Eduard Viktor Eugène Hisinger (July 16, 1832 – October 23, 1904) was a Finnish noble landowner, politician and botanist in Fagervik. He wrote a flora of Fagervik, as well as the first book on the edible mushrooms of Finland and promoted agriculture. He was also interested in insects and wrote on the dragonflies and orthoptera.

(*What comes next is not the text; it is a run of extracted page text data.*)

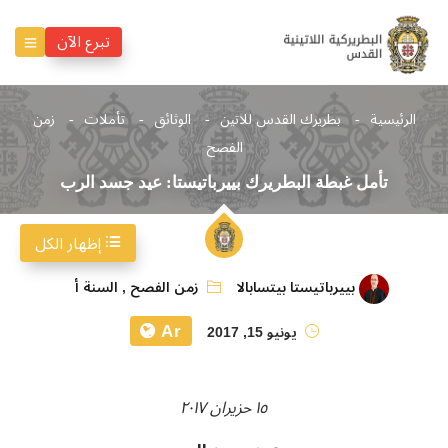
تبرع الآن
الرئيسية
بطريرك القدس للاتين
الوثائق
تأملات
زمن
الفصح
تأمل غبطة البطريرك بييرباتيستا: عيد جسد الرب
إظهار الكل
بييرباتيستا بيتسابالا
زمن الفصح
,
السنة أ
Ar
يونيو 15, 2017
١٥ حزيران ٢٠١٧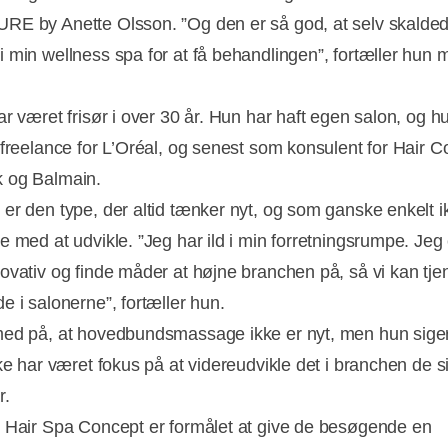
RE by Anette Olsson. ”Og den er så god, at selv skald
 min wellness spa for at få behandlingen”, fortæller hun 
ar været frisør i over 30 år. Hun har haft egen salon, og h
 freelance for L’Oréal, og senest som konsulent for Hair C
 og Balmain.
er den type, der altid tænker nyt, og som ganske enkelt i
e med at udvikle. ”Jeg har ild i min forretningsrumpe. Jeg 
ovativ og finde måder at højne branchen på, så vi kan tjen
e i salonerne”, fortæller hun.
ed på, at hovedbundsmassage ikke er nyt, men hun sige
kke har været fokus på at videreudvikle det i branchen de s
r.
 Hair Spa Concept er formålet at give de besøgende en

Hisinger was the son of Fagervik land owners Johan Fridolf Mikael Hisinger (1803–1883) and Alexandra Elisabet Bodisco. His family managed factories and farms in the region for a century. Their ancestor Johan Hisinger (1727–1790) who had established iron works in the area were also involved in establishing the chair of botany, first held by Johan Fredrik Wallenius at the Åbo Akademi. Hisinger took an interest in nature from an early age and was initially tutored at home and completed high school in 1850 and graduated in 1855 from the University of Helsinki with a degree in philosophy. He went to the University of Berlin in 1856 where he studied under Alexander Braun and Nathanael Pringsheim. He took over his family farms in Pohjan Brödtorp from 1858 and married Constance Johanna Ramsay (1837–1925), daughter of Anders Edvard Ramsay. In 1883 he moved to Fagervik after the death of his father. In 1860 he wrote a book on the edible mushrooms during a period of famine on the request of the Finnish Economic Society. He wrote two booklets on the insects of Finland, Finlands Orthopterer (1859) and Finlands Libellulider (1861). He published botanical notes in magazines and journals and supported the works of others. He donated 300 mk for a study of the algae by Count Harald Fredrik Georg Strömfelt (1861–1890) in 1882. He also supported an expedition into the Kola peninsula in 1887. He received an honorary doctorate from the University of Helsinki in 1882.

Hisinger was a member of the Societas pro Fauna et Flora Fennica, where he often attended meetings despite increasing deafness. He was a member of the Diet for 1863–64. His daughter Sylvia Margareta Vivika married the zoologist Axel Leonard Jägerskiöld.